Whitbread Round the World Race: An all-female voyage is reborn
by Suzanne McFadden 9 Aug 2018 12:29 BST
23 July 2018
Maiden - Whitbread Round the World Race 1989/90 © YachtsandYachting
The first time Maiden sailed into Auckland, on a balmy night in January 1990, a phenomenal crowd of 14,000 people lined the waterfront to wave her in. It didn't matter that it was 1am, or that Sir Peter Blake’s unbeatable Steinlager II had already won line honours three days before.
They'd come to celebrate the crew of 12 yachtswomen who were pioneers in that 1989-90 Whitbread round-the-world race, including one Kiwi - Auckland sailor and rigger Amanda Swan (known by her crewmates as Mandi).
Newsroom journalist Alexia Russell, who happened to be Swan’s rowing pairs partner, was at the finish-line to report on Maiden’s finish. The New Zealand Herald held the front page for the news.
The throng of fans weren’t there simply because the sailors, for the first time, were all women, but because they were true race contenders - the first boat in their division to finish the leg from Fremantle to Auckland.
“The scene was pretty unbelievable,” Russell remembers. “The fact that it was the early hours of the morning did little to dissuade Aucklanders from turning up. The girls on Maiden were bowled over – you could see it on their faces.”
Maiden’s extraordinary skipper Tracey Edwards – a young Englishwoman who’d been a cook on board Atlantic Privateer in the previous Whitbread Race, and hated it - had mortgaged her house to buy an old boat which had already sailed once around the world.
When she couldn’t find anyone to support her dream of sailing around the globe with an all-women’s crew, King Hussein of Jordan stepped in.
Edwards had met the King by chance, working as a stewardess on a charter yacht in Newport, Rhode Island. She was washing dishes in the galley, King Hussein picked up a tea-towel, and they struck up a lifelong friendship. The Maiden team bore the logo of Royal Jordanian Airlines.

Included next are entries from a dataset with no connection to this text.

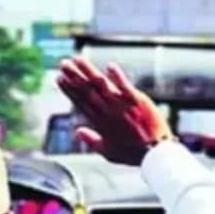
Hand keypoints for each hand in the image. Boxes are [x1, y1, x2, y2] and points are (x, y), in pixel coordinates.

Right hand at [56, 56, 172, 165]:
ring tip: (77, 59)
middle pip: (87, 90)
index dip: (69, 89)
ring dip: (88, 71)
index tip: (59, 78)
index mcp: (100, 123)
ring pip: (101, 85)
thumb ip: (91, 141)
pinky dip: (117, 76)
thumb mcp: (108, 152)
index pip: (81, 102)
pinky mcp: (137, 100)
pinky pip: (125, 86)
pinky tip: (109, 66)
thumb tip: (77, 131)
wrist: (155, 154)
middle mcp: (108, 111)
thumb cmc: (133, 154)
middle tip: (63, 63)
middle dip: (74, 76)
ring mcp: (122, 105)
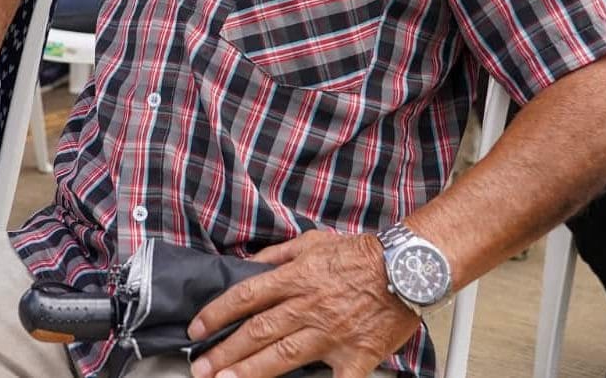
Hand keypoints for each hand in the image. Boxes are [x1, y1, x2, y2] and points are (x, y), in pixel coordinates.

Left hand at [187, 230, 418, 377]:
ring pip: (283, 355)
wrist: (408, 266)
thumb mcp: (314, 241)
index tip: (197, 328)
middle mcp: (309, 306)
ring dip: (250, 370)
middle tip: (199, 365)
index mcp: (297, 278)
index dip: (217, 313)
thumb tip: (249, 265)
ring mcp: (331, 333)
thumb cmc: (362, 253)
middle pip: (257, 331)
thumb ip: (279, 254)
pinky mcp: (356, 354)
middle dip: (224, 350)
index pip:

The crew on Maiden did more than win two legs, and finish second overall in their division. They burst through a glass ceiling, inspiring women and girls the world over to sail.
Almost 30 years later, Edwards has rescued her beloved Maiden from rotting away in the Indian Ocean. With the financial support of the late King’s daughter, Princess Haya Bint Al Hussein, the fully restored boat will leave Southampton next month on a three-year voyage around the globe – including a stopover in Auckland.
It’s likely that at some point of the journey, there will be New Zealand yachtswomen on board.
The 58ft aluminium sloop, drawn up by celebrated Kiwi designer Bruce Farr, was salvaged from the Seychelles, where Edwards found her in a distressing state of ruin.